EXERCISE AIM -
Pull every line containing the word "down" from the records.

Saved entries:
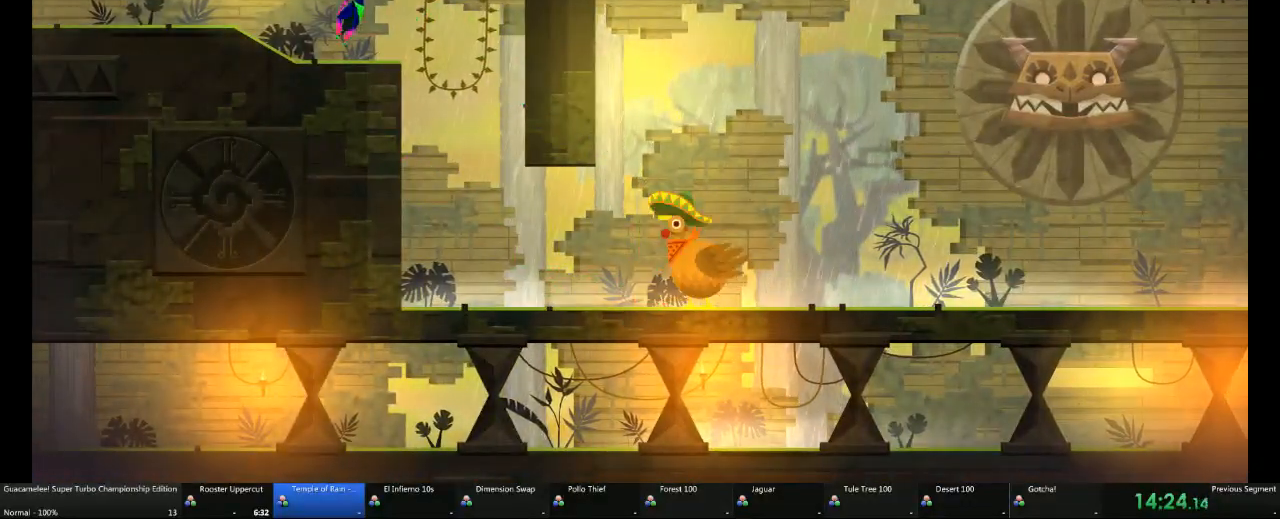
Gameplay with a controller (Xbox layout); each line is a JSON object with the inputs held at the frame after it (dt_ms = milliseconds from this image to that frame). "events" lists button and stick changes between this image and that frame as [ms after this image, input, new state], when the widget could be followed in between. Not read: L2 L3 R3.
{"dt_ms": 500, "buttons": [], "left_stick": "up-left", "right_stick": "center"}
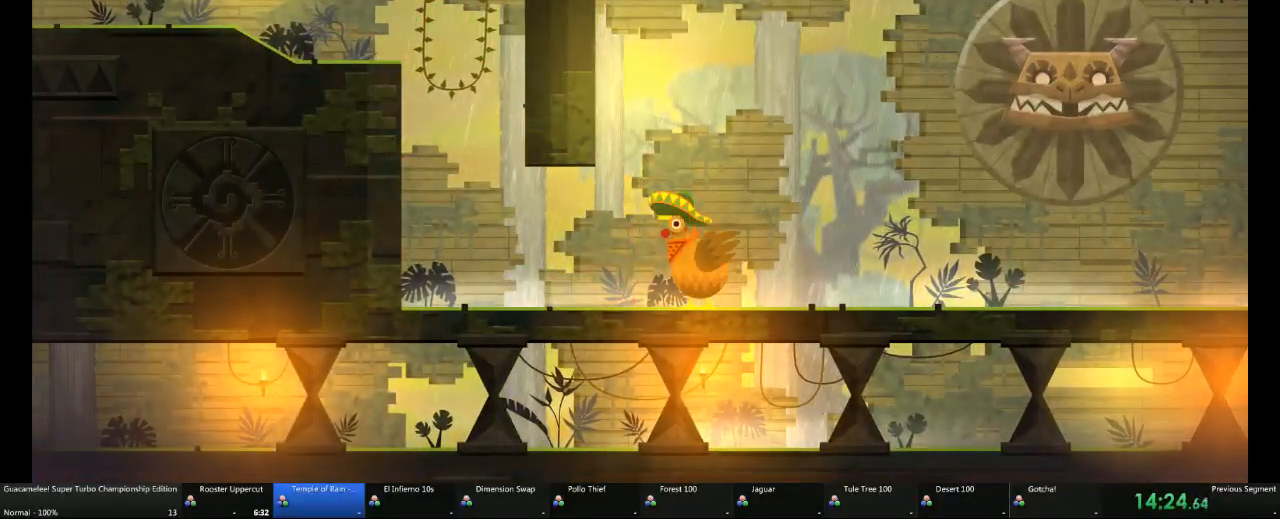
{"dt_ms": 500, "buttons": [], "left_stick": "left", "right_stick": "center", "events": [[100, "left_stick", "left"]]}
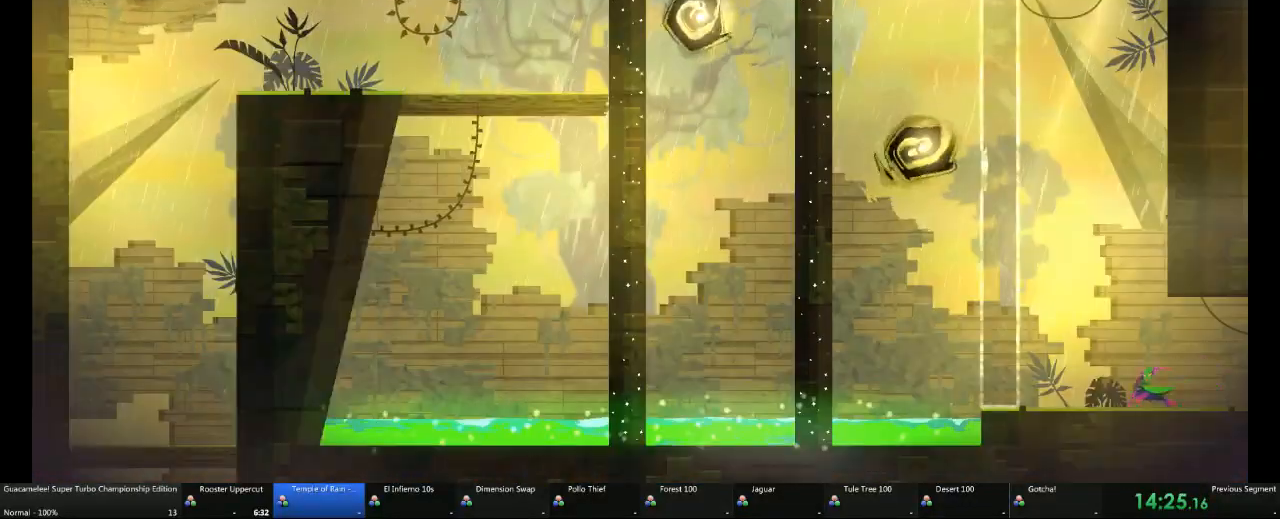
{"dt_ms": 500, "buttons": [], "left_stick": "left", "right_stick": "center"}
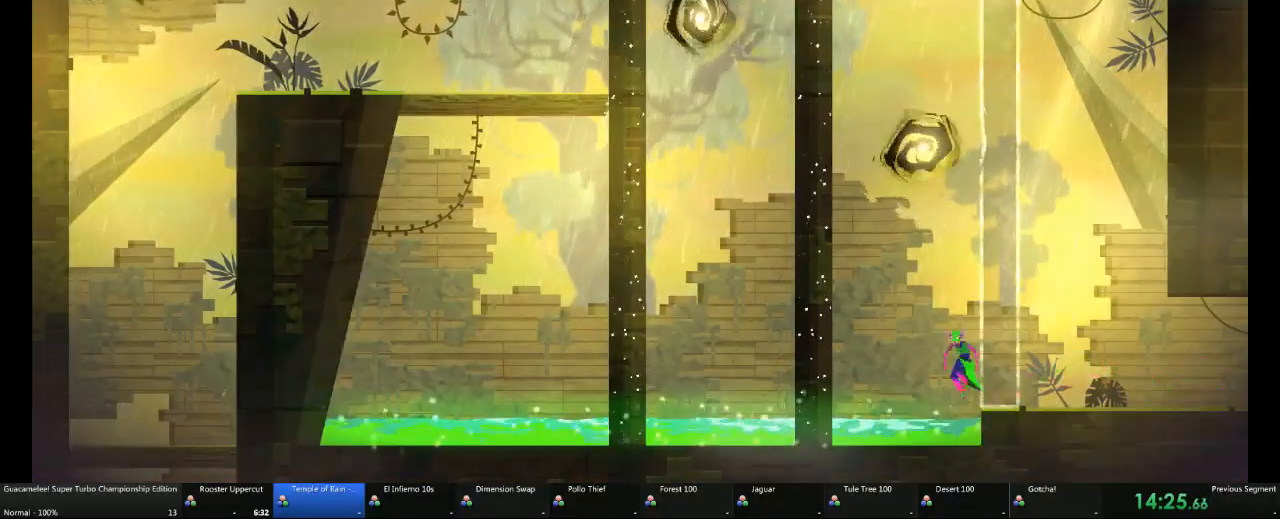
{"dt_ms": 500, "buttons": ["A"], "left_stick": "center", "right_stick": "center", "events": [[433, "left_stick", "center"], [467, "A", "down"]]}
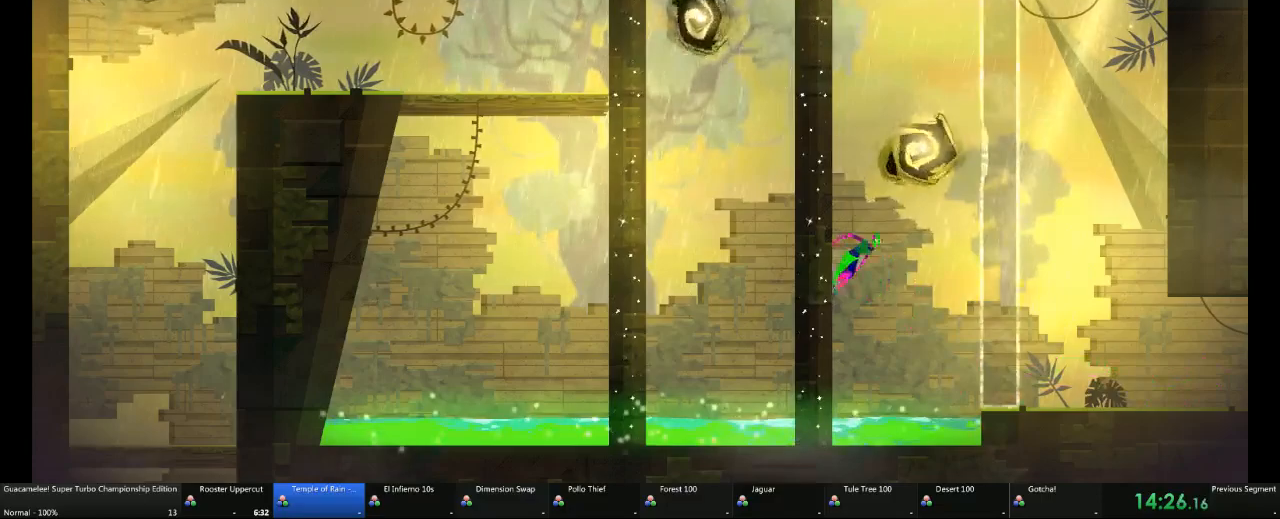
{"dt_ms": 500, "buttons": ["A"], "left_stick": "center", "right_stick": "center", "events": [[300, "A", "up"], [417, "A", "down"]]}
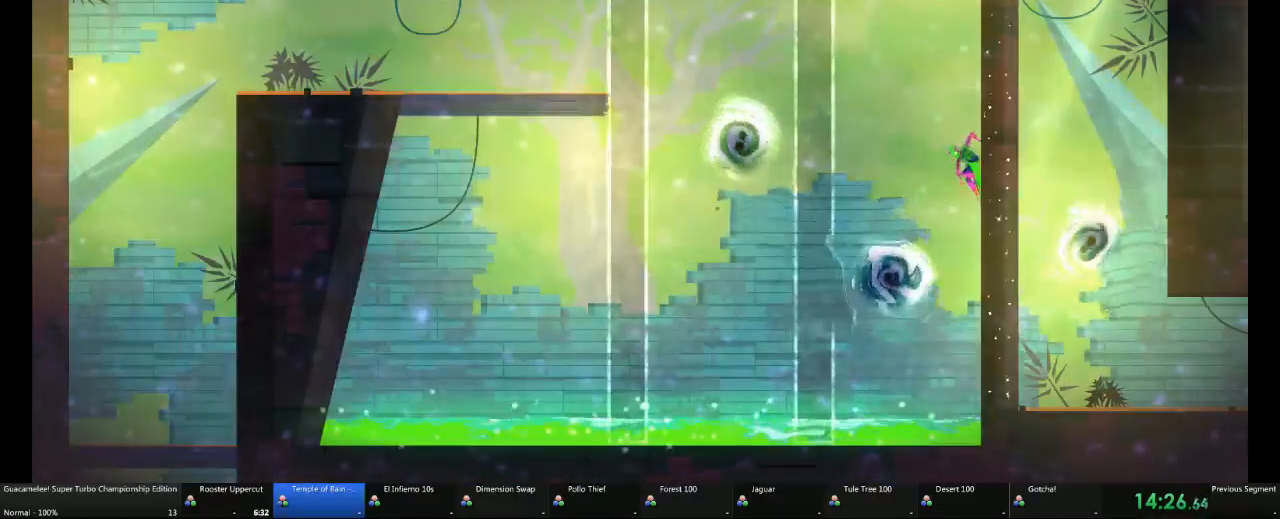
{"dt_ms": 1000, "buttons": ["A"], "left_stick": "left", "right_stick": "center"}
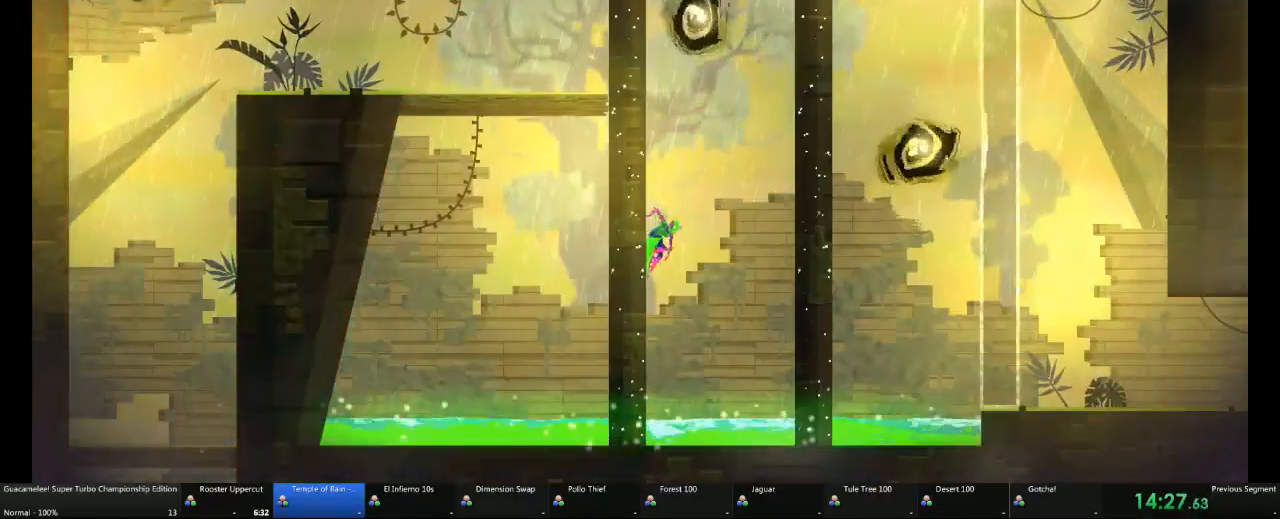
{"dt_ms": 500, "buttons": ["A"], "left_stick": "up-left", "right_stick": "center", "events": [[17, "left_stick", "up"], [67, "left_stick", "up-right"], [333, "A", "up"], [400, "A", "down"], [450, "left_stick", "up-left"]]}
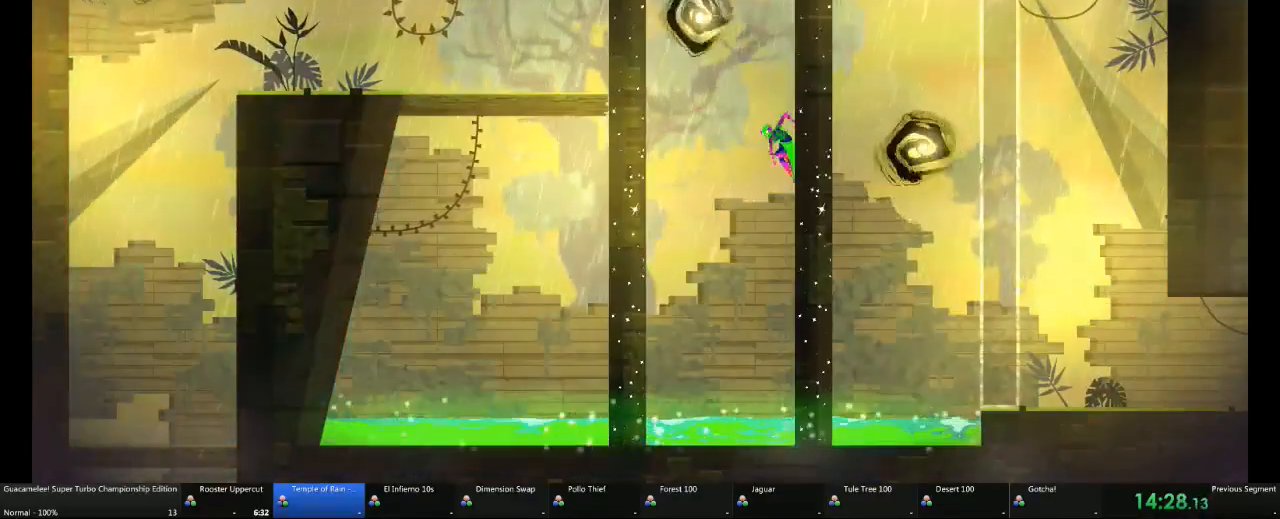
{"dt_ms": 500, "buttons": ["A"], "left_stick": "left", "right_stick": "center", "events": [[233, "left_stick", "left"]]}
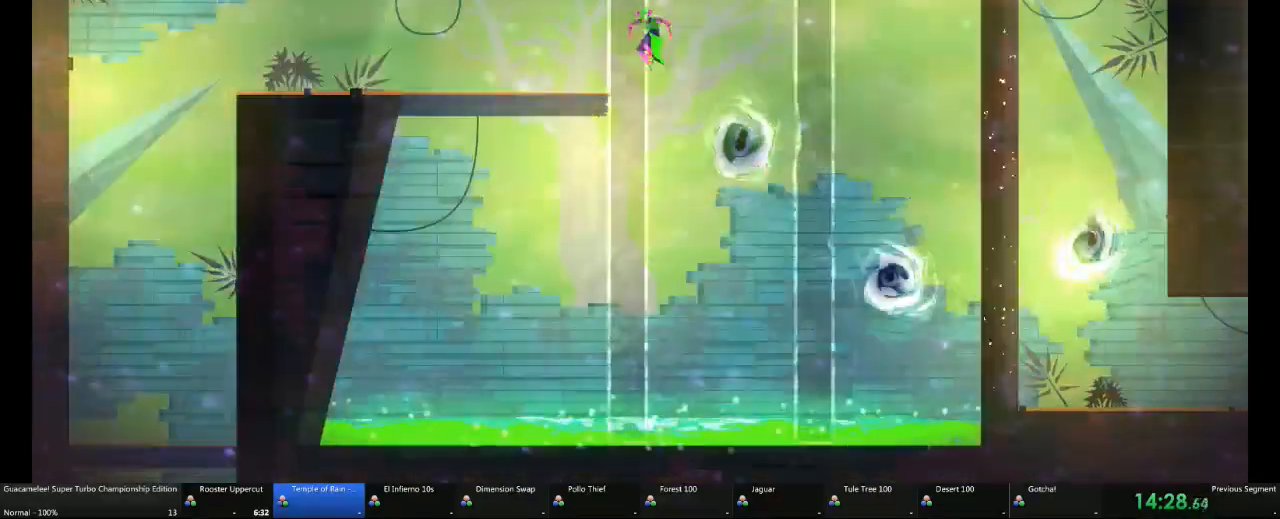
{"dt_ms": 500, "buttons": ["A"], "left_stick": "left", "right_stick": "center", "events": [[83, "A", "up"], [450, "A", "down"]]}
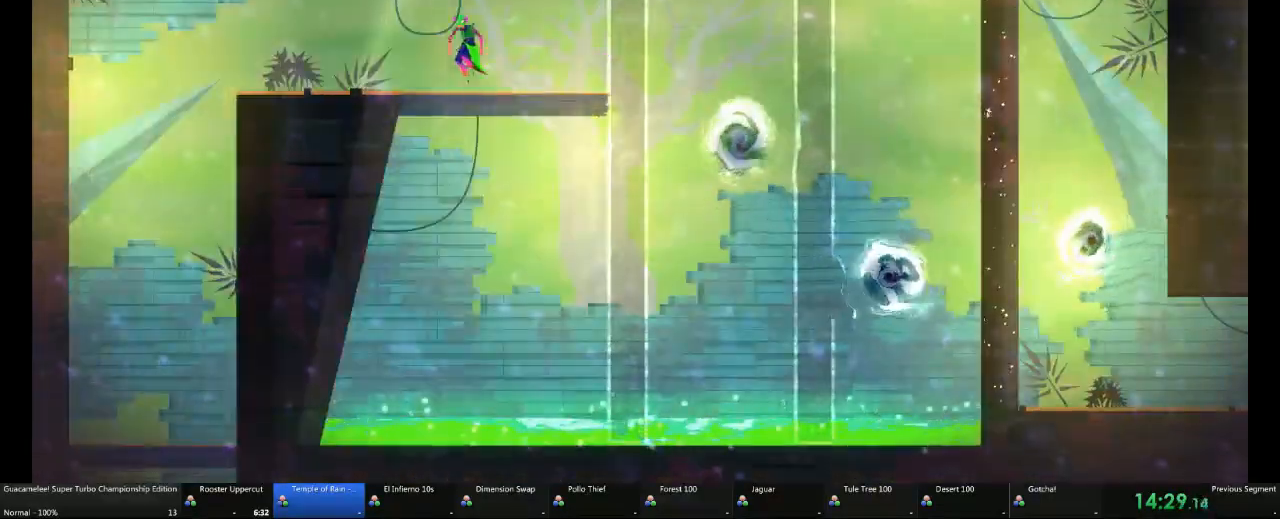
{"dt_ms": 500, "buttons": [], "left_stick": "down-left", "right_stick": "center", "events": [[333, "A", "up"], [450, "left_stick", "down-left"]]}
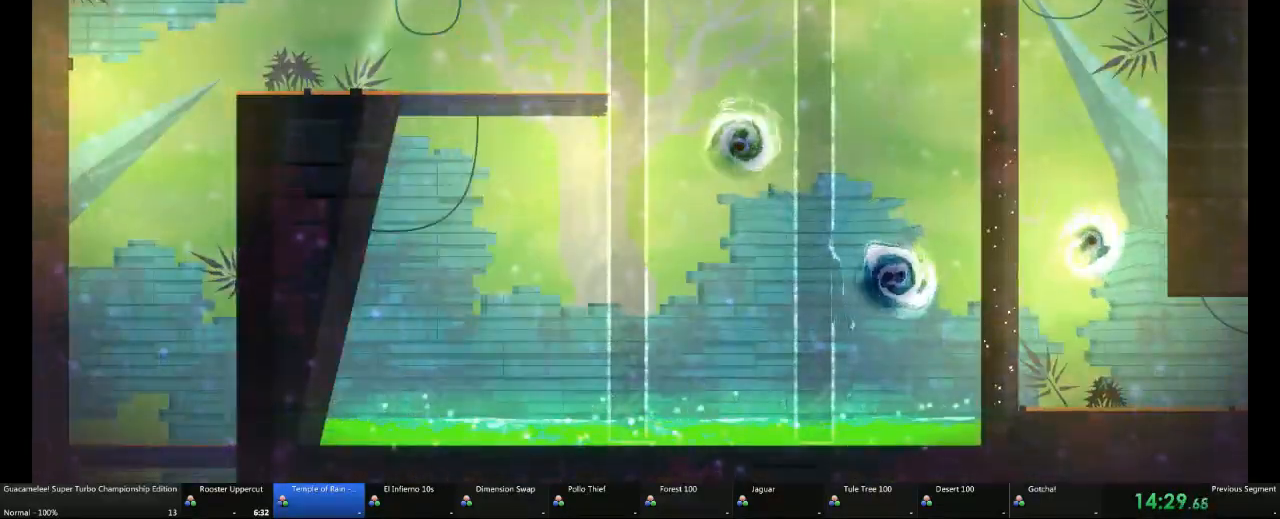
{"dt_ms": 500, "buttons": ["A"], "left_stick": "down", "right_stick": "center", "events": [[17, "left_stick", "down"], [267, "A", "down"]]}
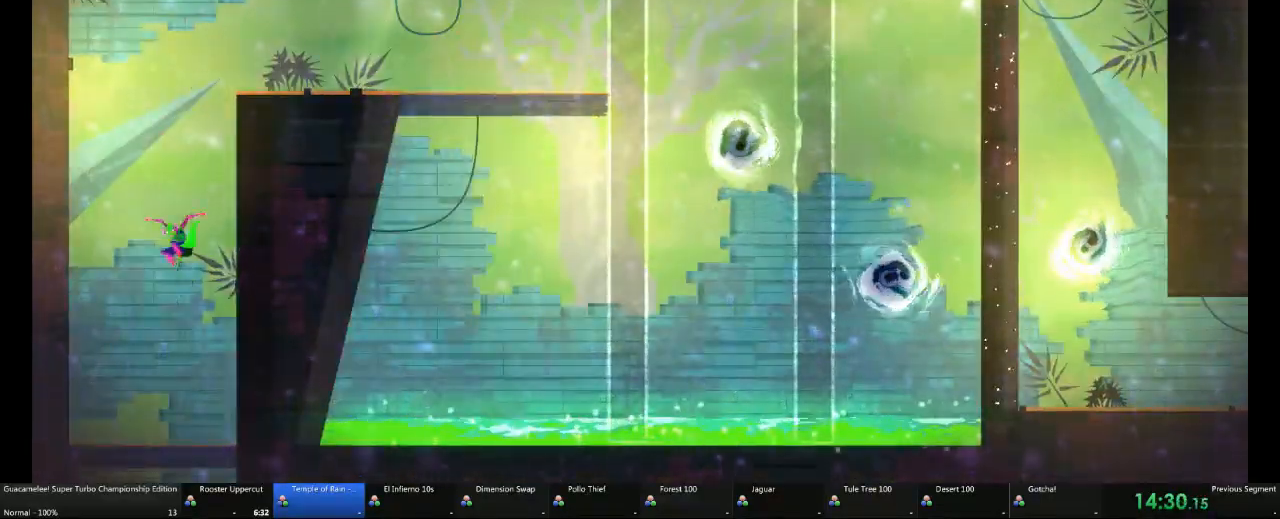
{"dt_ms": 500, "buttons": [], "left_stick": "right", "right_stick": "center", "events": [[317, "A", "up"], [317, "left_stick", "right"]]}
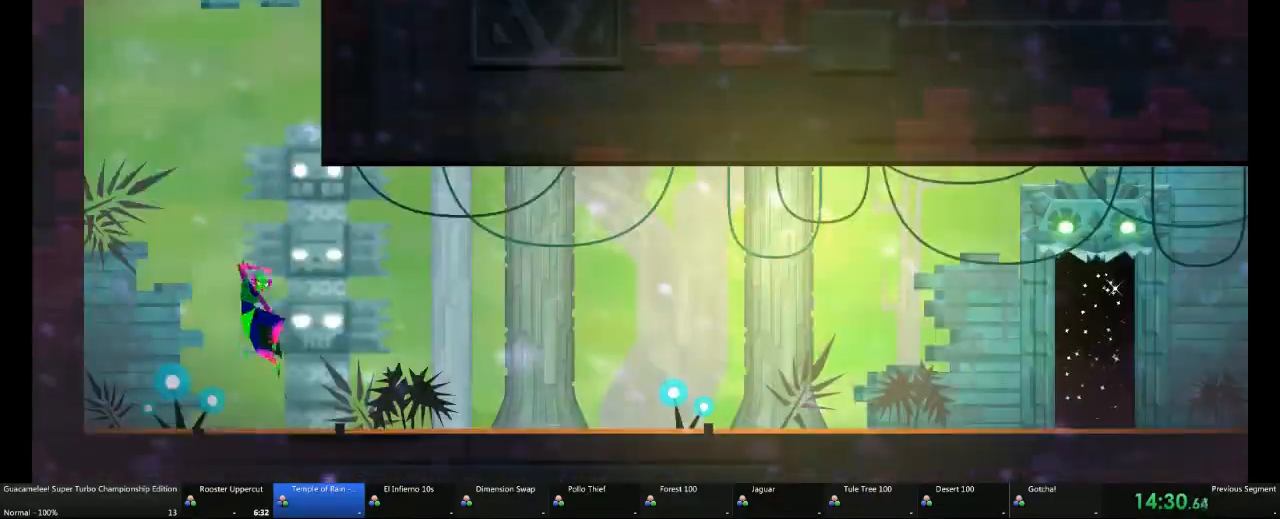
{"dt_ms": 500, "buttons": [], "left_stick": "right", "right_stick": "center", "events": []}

OUTPUT BELOW -
{"dt_ms": 500, "buttons": ["A"], "left_stick": "center", "right_stick": "center", "events": [[433, "left_stick", "center"], [467, "A", "down"]]}
{"dt_ms": 500, "buttons": ["A"], "left_stick": "center", "right_stick": "center", "events": [[300, "A", "up"], [417, "A", "down"]]}
{"dt_ms": 500, "buttons": ["A"], "left_stick": "up-left", "right_stick": "center", "events": [[17, "left_stick", "up"], [67, "left_stick", "up-right"], [333, "A", "up"], [400, "A", "down"], [450, "left_stick", "up-left"]]}
{"dt_ms": 500, "buttons": ["A"], "left_stick": "left", "right_stick": "center", "events": [[83, "A", "up"], [450, "A", "down"]]}
{"dt_ms": 500, "buttons": [], "left_stick": "down-left", "right_stick": "center", "events": [[333, "A", "up"], [450, "left_stick", "down-left"]]}
{"dt_ms": 500, "buttons": ["A"], "left_stick": "down", "right_stick": "center", "events": [[17, "left_stick", "down"], [267, "A", "down"]]}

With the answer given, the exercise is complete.